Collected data
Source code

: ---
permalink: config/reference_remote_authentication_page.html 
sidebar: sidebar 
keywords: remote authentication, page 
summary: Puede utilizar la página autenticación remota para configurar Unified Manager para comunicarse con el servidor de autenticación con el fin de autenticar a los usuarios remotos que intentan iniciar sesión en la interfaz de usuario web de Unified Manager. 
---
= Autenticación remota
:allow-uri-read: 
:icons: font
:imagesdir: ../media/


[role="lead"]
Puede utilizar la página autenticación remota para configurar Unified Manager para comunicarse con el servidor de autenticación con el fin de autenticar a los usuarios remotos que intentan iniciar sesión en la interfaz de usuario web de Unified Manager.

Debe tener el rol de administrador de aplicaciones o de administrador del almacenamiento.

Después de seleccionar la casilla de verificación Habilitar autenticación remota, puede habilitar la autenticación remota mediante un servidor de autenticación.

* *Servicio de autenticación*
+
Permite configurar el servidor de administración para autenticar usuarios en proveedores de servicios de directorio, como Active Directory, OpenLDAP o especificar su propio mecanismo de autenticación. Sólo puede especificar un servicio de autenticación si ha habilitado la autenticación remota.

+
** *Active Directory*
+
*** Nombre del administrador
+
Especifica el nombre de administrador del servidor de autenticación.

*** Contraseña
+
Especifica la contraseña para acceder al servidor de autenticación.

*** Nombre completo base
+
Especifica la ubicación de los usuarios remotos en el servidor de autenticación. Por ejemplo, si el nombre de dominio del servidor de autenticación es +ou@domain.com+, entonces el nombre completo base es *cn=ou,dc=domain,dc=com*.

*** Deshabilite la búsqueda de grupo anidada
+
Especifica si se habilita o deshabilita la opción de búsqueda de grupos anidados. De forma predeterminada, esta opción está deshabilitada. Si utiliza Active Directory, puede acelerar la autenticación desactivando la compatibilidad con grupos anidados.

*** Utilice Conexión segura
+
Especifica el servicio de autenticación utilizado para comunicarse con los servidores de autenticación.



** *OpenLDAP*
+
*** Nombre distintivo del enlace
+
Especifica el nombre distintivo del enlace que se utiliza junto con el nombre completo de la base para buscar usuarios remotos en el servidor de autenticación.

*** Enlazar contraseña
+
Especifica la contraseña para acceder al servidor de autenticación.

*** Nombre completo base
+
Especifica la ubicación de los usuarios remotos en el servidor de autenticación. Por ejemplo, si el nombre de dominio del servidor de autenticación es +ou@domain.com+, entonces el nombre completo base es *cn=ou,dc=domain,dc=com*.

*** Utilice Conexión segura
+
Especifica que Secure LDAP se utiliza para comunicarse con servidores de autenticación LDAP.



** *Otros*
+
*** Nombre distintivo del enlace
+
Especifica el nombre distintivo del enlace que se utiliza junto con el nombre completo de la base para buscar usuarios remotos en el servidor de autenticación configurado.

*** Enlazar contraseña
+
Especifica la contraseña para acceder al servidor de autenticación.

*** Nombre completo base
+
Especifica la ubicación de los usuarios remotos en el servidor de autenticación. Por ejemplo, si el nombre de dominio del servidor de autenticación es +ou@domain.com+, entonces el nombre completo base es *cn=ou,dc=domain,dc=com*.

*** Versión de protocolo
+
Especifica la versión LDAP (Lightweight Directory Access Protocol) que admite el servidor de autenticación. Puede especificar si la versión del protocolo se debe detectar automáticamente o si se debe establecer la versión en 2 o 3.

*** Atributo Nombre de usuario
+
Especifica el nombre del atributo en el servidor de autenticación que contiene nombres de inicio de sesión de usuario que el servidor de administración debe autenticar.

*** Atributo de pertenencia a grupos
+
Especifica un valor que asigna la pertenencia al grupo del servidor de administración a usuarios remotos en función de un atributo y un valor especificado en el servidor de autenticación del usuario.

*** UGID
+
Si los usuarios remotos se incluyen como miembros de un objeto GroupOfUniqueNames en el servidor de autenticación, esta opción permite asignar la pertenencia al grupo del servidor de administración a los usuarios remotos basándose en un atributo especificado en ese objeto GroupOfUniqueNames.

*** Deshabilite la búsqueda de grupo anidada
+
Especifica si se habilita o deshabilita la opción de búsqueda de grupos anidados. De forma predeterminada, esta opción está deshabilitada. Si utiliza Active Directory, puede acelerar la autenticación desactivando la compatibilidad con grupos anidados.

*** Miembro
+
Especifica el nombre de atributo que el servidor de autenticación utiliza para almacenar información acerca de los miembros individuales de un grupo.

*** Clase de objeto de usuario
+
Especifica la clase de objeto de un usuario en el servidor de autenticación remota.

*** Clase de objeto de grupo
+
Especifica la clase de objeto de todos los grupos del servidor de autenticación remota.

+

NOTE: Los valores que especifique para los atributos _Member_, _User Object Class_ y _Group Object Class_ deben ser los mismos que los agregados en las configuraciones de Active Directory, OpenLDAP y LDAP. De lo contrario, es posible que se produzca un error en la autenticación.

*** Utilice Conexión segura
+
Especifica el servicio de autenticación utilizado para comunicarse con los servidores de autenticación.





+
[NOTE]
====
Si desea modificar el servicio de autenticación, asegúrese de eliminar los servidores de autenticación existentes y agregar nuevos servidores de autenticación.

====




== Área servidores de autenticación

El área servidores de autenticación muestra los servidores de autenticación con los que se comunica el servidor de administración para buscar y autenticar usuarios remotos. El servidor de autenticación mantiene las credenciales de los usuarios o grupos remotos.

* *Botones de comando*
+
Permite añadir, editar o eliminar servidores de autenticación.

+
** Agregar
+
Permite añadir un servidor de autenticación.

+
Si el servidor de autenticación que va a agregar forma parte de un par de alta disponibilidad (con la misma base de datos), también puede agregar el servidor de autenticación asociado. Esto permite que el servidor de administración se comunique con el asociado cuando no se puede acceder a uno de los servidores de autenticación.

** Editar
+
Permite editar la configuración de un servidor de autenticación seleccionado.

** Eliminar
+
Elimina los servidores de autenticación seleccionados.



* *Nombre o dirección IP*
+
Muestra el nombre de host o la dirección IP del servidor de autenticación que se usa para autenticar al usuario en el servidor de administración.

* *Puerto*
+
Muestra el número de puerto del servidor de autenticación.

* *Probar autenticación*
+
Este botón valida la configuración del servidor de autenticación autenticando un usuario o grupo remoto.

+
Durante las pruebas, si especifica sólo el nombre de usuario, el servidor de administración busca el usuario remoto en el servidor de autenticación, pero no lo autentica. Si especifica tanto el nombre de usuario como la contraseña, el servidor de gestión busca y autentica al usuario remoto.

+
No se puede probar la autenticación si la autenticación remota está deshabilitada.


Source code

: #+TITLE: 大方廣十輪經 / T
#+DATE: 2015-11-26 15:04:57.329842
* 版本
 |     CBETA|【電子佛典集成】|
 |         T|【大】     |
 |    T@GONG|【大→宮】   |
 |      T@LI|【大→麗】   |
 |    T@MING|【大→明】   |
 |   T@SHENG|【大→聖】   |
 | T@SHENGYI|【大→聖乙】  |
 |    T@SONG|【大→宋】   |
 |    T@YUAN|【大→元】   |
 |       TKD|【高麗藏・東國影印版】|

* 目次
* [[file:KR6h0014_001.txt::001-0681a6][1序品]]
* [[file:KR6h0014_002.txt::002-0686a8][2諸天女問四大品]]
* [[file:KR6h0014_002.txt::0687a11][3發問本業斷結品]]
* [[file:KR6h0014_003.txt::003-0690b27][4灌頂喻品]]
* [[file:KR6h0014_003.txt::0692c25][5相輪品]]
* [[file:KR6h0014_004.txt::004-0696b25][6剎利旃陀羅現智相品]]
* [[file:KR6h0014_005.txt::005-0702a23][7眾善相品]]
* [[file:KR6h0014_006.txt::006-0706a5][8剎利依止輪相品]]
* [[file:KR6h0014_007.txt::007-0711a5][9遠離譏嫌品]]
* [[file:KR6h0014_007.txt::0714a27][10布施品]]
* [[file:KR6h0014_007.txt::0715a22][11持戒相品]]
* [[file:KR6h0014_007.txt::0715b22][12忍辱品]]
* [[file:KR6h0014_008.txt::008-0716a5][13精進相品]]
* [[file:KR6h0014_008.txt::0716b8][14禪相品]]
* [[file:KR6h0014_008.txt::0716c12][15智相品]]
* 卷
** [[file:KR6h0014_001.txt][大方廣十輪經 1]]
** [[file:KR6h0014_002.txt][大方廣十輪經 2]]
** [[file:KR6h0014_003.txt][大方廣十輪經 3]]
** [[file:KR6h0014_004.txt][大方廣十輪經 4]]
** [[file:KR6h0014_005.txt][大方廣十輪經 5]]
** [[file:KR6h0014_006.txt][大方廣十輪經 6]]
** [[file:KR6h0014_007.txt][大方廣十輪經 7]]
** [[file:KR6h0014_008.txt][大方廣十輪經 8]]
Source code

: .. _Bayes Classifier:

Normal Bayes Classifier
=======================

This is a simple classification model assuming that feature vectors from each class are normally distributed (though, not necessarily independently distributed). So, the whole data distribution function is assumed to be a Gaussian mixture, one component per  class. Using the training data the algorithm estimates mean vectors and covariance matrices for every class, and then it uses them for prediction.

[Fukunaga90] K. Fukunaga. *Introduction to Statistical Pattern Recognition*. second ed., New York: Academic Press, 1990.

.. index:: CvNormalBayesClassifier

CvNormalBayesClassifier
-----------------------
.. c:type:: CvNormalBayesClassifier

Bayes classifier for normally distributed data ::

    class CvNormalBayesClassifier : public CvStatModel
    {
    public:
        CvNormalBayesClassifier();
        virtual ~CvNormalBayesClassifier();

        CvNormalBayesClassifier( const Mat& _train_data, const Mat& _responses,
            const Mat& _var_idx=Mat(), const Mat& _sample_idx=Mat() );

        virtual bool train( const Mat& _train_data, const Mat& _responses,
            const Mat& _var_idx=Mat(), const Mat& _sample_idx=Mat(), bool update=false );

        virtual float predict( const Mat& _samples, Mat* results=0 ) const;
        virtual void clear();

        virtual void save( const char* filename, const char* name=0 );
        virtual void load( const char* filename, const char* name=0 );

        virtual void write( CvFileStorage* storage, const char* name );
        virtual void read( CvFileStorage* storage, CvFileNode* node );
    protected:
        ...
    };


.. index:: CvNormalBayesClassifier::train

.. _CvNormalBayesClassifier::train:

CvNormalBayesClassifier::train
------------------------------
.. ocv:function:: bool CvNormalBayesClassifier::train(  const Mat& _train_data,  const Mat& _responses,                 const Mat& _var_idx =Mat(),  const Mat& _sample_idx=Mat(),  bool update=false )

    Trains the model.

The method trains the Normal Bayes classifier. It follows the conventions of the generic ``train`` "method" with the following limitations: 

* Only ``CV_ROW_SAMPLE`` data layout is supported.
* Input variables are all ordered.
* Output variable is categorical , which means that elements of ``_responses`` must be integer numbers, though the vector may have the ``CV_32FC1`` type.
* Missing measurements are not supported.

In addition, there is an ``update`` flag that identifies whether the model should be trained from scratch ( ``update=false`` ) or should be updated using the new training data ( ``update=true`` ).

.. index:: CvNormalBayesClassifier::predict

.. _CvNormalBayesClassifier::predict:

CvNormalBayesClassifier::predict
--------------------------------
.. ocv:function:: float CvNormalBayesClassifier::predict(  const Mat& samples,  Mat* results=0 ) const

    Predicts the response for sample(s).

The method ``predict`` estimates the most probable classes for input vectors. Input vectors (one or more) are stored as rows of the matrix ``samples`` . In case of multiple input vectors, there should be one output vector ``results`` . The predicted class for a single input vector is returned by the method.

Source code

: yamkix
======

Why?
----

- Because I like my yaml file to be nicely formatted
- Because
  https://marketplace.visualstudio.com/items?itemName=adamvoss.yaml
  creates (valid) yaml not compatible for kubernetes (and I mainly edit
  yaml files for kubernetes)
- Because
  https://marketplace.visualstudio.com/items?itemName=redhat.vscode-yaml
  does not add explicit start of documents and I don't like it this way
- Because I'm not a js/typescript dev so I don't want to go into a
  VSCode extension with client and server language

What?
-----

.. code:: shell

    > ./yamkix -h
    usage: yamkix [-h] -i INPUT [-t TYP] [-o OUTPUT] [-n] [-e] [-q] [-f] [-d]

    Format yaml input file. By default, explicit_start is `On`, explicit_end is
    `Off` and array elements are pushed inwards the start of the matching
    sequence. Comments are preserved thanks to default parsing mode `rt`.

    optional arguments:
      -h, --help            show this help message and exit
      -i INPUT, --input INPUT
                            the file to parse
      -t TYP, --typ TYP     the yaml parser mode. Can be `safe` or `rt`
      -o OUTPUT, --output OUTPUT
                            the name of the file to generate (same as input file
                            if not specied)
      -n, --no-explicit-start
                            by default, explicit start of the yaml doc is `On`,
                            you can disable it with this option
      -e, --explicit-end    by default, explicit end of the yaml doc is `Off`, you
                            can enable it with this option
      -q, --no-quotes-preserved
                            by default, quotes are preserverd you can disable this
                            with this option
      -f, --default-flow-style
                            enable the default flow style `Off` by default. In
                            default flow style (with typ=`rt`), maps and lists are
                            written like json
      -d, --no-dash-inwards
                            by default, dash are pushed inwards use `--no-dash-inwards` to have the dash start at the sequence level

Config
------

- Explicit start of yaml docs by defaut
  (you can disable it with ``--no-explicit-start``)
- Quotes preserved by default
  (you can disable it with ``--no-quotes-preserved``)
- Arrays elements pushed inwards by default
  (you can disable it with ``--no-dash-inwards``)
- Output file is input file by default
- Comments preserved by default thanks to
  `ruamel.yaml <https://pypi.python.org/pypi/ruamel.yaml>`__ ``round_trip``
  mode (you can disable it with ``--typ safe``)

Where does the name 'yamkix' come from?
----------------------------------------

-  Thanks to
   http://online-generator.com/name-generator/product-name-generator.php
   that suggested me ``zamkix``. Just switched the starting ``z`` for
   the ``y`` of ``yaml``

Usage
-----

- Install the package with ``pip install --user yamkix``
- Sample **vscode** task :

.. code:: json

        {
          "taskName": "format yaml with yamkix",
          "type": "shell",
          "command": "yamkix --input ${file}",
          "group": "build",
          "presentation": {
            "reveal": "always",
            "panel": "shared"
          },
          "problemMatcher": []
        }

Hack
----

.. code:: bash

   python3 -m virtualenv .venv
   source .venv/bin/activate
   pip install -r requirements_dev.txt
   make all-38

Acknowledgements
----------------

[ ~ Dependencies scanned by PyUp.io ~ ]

- What is being asked
Your answer should consist of every line from the entries that holds "大方廣十輪經".

- Completed exercise
: #+TITLE: 大方廣十輪經 / T
** [[file:KR6h0014_001.txt][大方廣十輪經 1]]
** [[file:KR6h0014_002.txt][大方廣十輪經 2]]
** [[file:KR6h0014_003.txt][大方廣十輪經 3]]
** [[file:KR6h0014_004.txt][大方廣十輪經 4]]
** [[file:KR6h0014_005.txt][大方廣十輪經 5]]
** [[file:KR6h0014_006.txt][大方廣十輪經 6]]
** [[file:KR6h0014_007.txt][大方廣十輪經 7]]
** [[file:KR6h0014_008.txt][大方廣十輪經 8]]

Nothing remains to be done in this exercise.